On the optimal stopping values induced by general dependence structures (Q2774444)

The problem of optimal stopping of a sequence \({\mathbf X}=(X_1,\ldots,X_n)\) of \(n\) random variables with distribution functions \(F_1,\ldots,F_n\) is investigated. Denote by \(V({\mathbf X})=\sup_{\tau\in {\mathcal T}} EX_\tau\) the value of \(\mathbf X\), where \(\mathcal T\) is the class of stopping times with respect to \({\mathcal F}_k= \sigma\{X_1,\ldots,X_k\}\), \(k=1,2,\ldots,n\). \(V({\mathbf X})\) depends on the marginals of \(\mathbf X\) and their dependence structure. \textit{Y.~Rinott} and \textit{E.~Samuel-Cahn} [Ann. Stat. 15, 1482-1490 (1987; Zbl 0639.60052) and J. Multivariate Anal. 37, No. 1, 104-114 (1991; Zbl 0722.60040)] have shown that a weak condition of negative dependence leads to an increase of the optimal stopping value compared to the case of independent components with the same marginals.
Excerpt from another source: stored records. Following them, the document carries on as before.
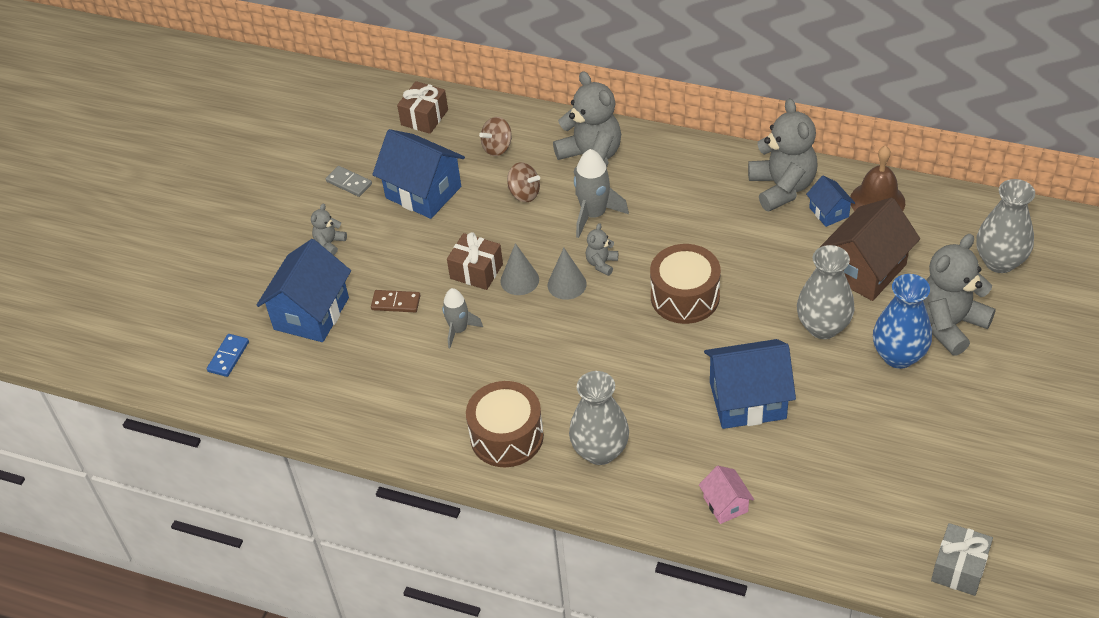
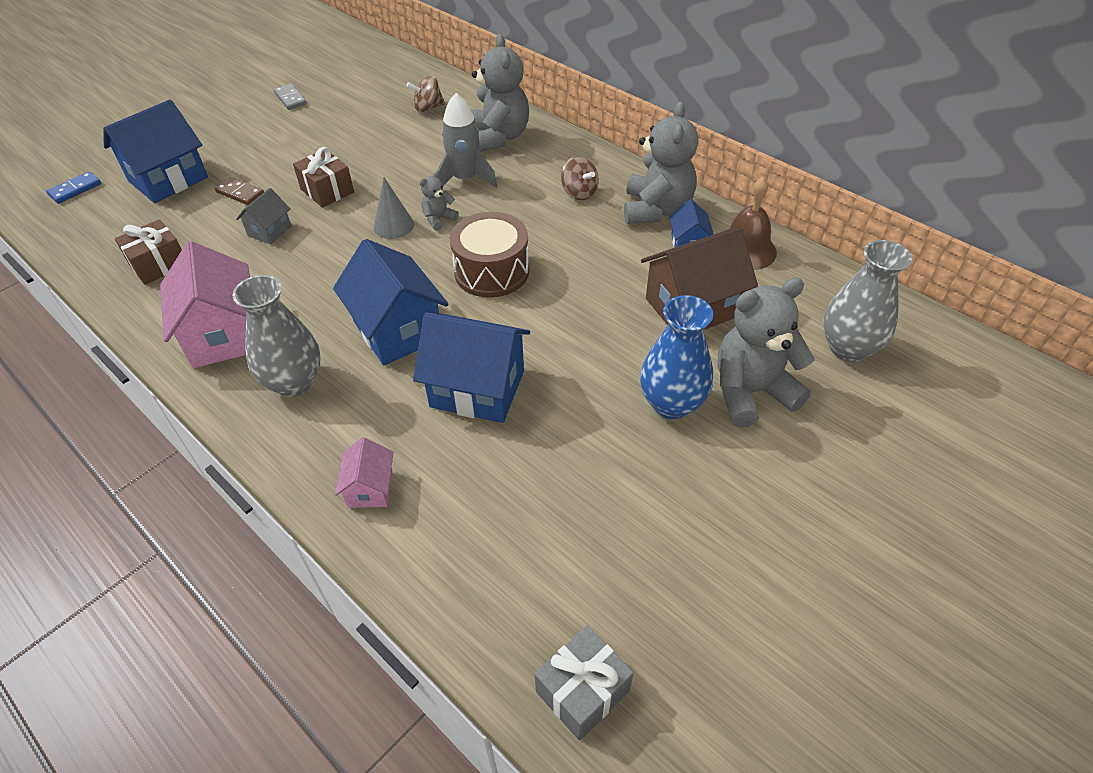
camera: 20 degrees right, 0 degrees up
(329, 243) = (234, 134): grey teddy bear -> none
(423, 192) = (340, 121): blue house -> blue house (398, 330)
(424, 117) = (390, 72): brown gift -> brown gift (158, 264)
(459, 330) = (269, 231): grey rocket -> grey house
(507, 436) = (224, 335): brown drum -> pink house
(519, 280) = (356, 209): grey cone -> none
(524, 193) = (420, 146): brown spinning top -> brown spinning top (579, 193)
(823, 327) = (608, 345): grey vase -> none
The maximal and minimal values of the optimal stopping problem are determined within the class of all joint distributions with fixed marginals. They correspond to some sort of strong negative or positive dependence of the random variables. The minimal value is determined based on lattice properties of stochastic orderings. A special construction of a Snell envelope which is based on an extension of \textit{V. Strassen}'s theorem on convex domination is used [Ann. Math. Stat. 36, 423-439 (1965; Zbl 0135.18701)].